This time of year always feels so hard. Our plates are full–both literally and figuratively. We are overeating, overbuying, under-sleeping and under-cared for. Many of us are up to our ears with demands and obligations we just can’t seem to keep up with. There are teacher gifts to buy, meals to prepare, cards to send, and parties to attend. I find myself at times, approaching these tasks with a dichotomous feeling of exhausted excitement, both mentally and physically.
The other day, I entered this familiar feeling again as I reviewed all of the things I needed to do to make the most of my day. Though, I am normally quite energized by conquering my to do list, today was different. The balance of excitement to exhaustion was just off.
There was more exhaustion than energy, more dread than excitement, more scatter than focus. Nothing on my list sounded like something I could start. I decided to listen to this seemingly confusing signal my body was sending. But what did I need? I was not exactly sure what I felt, or even what I wanted, but what I did know, was that my eyes were dry and tired; my motivation and energy to do anything on my list was just not there. Nothing sounded good to me, so by process of eliminating every other idea, I decided to lay down on the couch and curl up, without even a book (my favorite past time).
As I laid there, a feeling of calm came over me. With each passing moment came a general sense of wellbeing and contentment. My daughter walked into the room and laid down next to me. We didn’t say much, just existed together there, in the moment. With each passing moment, I felt more relaxed, more relieved, more happiness and more energized. Eventually, she began talking and I just listened. I had no agenda and no interest in turning anything she said into a lesson. She shared so many things, I noticed myself fully able to attend to her, truly hear her and just enjoy that moment with her. Shortly there after, my son joined us, and then my husband. It was as if the busy life we existed in on the outside, stopped for just a moment and the peaceful life that existed on the inside of our souls came to life. That was truly something, a true connection, a real moment. It just felt good.

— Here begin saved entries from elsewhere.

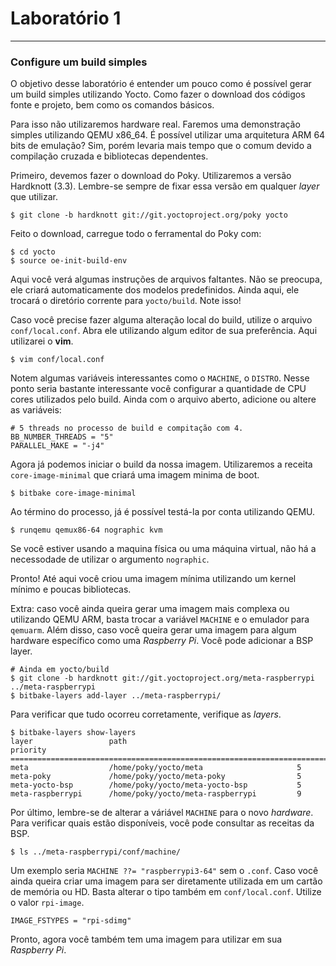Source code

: # Laboratório 1
---------------

### Configure um build simples

O objetivo desse laboratório é entender um pouco como é possível gerar um build simples utilizando Yocto. Como fazer o download dos códigos fonte e projeto, bem como os comandos básicos.

Para isso não utilizaremos hardware real. Faremos uma demonstração simples utilizando QEMU x86_64. É possível utilizar uma arquitetura ARM 64 bits de emulação? Sim, porém levaria mais tempo que o comum devido a compilação cruzada e bibliotecas dependentes.

Primeiro, devemos fazer o download do Poky. Utilizaremos a versão Hardknott (3.3). Lembre-se sempre de fixar essa versão em qualquer *layer* que utilizar.

    $ git clone -b hardknott git://git.yoctoproject.org/poky yocto
    
Feito o download, carregue todo o ferramental do Poky com:

    $ cd yocto
    $ source oe-init-build-env
    
Aqui você verá algumas instruções de arquivos faltantes. Não se preocupa, ele criará automaticamente dos modelos predefinidos. Ainda aqui, ele trocará o diretório corrente para `yocto/build`. Note isso!

Caso você precise fazer alguma alteração local do build, utilize o arquivo `conf/local.conf`. Abra ele utilizando algum editor de sua preferência. Aqui utilizarei o **vim**.

    $ vim conf/local.conf
    
Notem algumas variáveis interessantes como o `MACHINE`, o `DISTRO`. Nesse ponto seria bastante interessante você configurar a quantidade de CPU cores utilizados pelo build. Ainda com o arquivo aberto, adicione ou altere as variáveis:

    # 5 threads no processo de build e compitação com 4.
    BB_NUMBER_THREADS = "5"
    PARALLEL_MAKE = "-j4"

Agora já podemos iniciar o build da nossa imagem. Utilizaremos a receita `core-image-minimal` que criará uma imagem minima de boot.

    $ bitbake core-image-minimal
    
Ao término do processo, já é possível testá-la por conta utilizando QEMU.

    $ runqemu qemux86-64 nographic kvm
    
Se você estiver usando a maquina física ou uma máquina virtual, não há a necessodade de utilizar o argumento `nographic`.

Pronto! Até aqui você criou uma imagem mínima utilizando um kernel mínimo e poucas bibliotecas.

Extra: caso você ainda queira gerar uma imagem mais complexa ou utilizando QEMU ARM, basta trocar a variável `MACHINE` e o emulador para `qemuarm`. Além disso, caso você queira gerar uma imagem para algum hardware específico como uma *Raspberry Pi*. Você pode adicionar a BSP layer.

    # Ainda em yocto/build
    $ git clone -b hardknott git://git.yoctoproject.org/meta-raspberrypi ../meta-raspberrypi
    $ bitbake-layers add-layer ../meta-raspberrypi/
    
Para verificar que tudo ocorreu corretamente, verifique as *layers*.

    $ bitbake-layers show-layers
    layer                 path                                      priority
    ==========================================================================
    meta                  /home/poky/yocto/meta                     5
    meta-poky             /home/poky/yocto/meta-poky                5
    meta-yocto-bsp        /home/poky/yocto/meta-yocto-bsp           5
    meta-raspberrypi      /home/poky/yocto/meta-raspberrypi         9
    
Por último, lembre-se de alterar a váriável `MACHINE` para o novo *hardware*. Para verificar quais estão disponíveis, você pode consultar as receitas da BSP.

    $ ls ../meta-raspberrypi/conf/machine/
    
Um exemplo seria `MACHINE ??= "raspberrypi3-64"` sem o `.conf`. Caso você ainda queira criar uma imagem para ser diretamente utilizada em um cartão de memória ou HD. Basta alterar o tipo também em `conf/local.conf`. Utilize o valor `rpi-image`.

    IMAGE_FSTYPES = "rpi-sdimg"
    
Pronto, agora você também tem uma imagem para utilizar em sua *Raspberry Pi*.
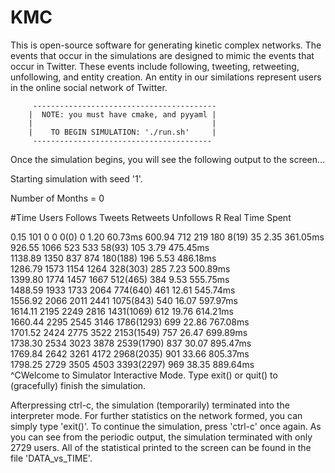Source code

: KMC
===

This is open-source software for generating kinetic complex networks. The events that occur in the simulations are designed to mimic the events that occur in Twitter. These events include following, tweeting, retweeting, unfollowing, and entity creation. An entity in our similations represent users in the online social network of Twitter. 

         -----------------------------------------
        |  NOTE: you must have cmake, and pyyaml |
        |                                        |
        |    TO BEGIN SIMULATION: './run.sh'     |
         ----------------------------------------

Once the simulation begins, you will see the following output to the screen...





Starting simulation with seed '1'.

Number of Months = 0


#Time		Users		Follows		Tweets		Retweets	Unfollows	R	Real Time Spent

0.15		101		0		0		0(0)	0		1.20		60.73ms	
600.94		712		219		180		8(19)	35		2.35		361.05ms	
926.55		1066		523		533		58(93)	105		3.79		475.45ms	
1138.89		1350		837		874		180(188)	196		5.53		486.18ms	
1286.79		1573		1154		1264		328(303)	285		7.23		500.89ms	
1399.80		1774		1457		1667		512(465)	384		9.53		555.75ms	
1488.59		1933		1733		2064		774(640)	461		12.61		545.74ms	
1556.92		2066		2011		2441		1075(843)	540		16.07		597.97ms	
1614.11		2195		2249		2816		1431(1069)	612		19.76		614.21ms	
1660.44		2295		2545		3146		1786(1293)	699		22.86		767.08ms	
1701.52		2424		2775		3522		2153(1549)	757		26.47		699.89ms	
1738.30		2534		3023		3878		2539(1790)	837		30.07		895.47ms	
1769.84		2642		3261		4172		2968(2035)	901		33.66		805.37ms	
1798.25		2729		3505		4503		3393(2297)	969		38.35		889.64ms	
^CWelcome to Simulator Interactive Mode.
Type exit() or quit() to (gracefully) finish the simulation.
> 


Afterpressing ctrl-c, the simulation (temporarily) terminated into the interpreter mode. For further statistics on the network formed, you can simply type 'exit()'. To continue the simulation, press 'ctrl-c' once again. As you can see from the periodic output, the simulation terminated with only 2729 users. All of the statistical printed to the screen can be found in the file 'DATA_vs_TIME'.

The next day, my son said, “You know what I just asked Santa for?” “What?” I asked, he said, “I asked him for more moments like yesterday, where we could just be in the moment with each other.” What a realization of what truly matters during this Christmas season: our souls, our families, our lives. They are all gifts Christ has given us. During this holiday season, let us listen to our bodies, and take the time to nurture our souls and the souls of those we love, letting Christ’s spirit exist in the moments we exist in.
“You make known to me the path of life; you will fill me with joy in your presence, with eternal pleasures at your right hand.” Psalm 16:11.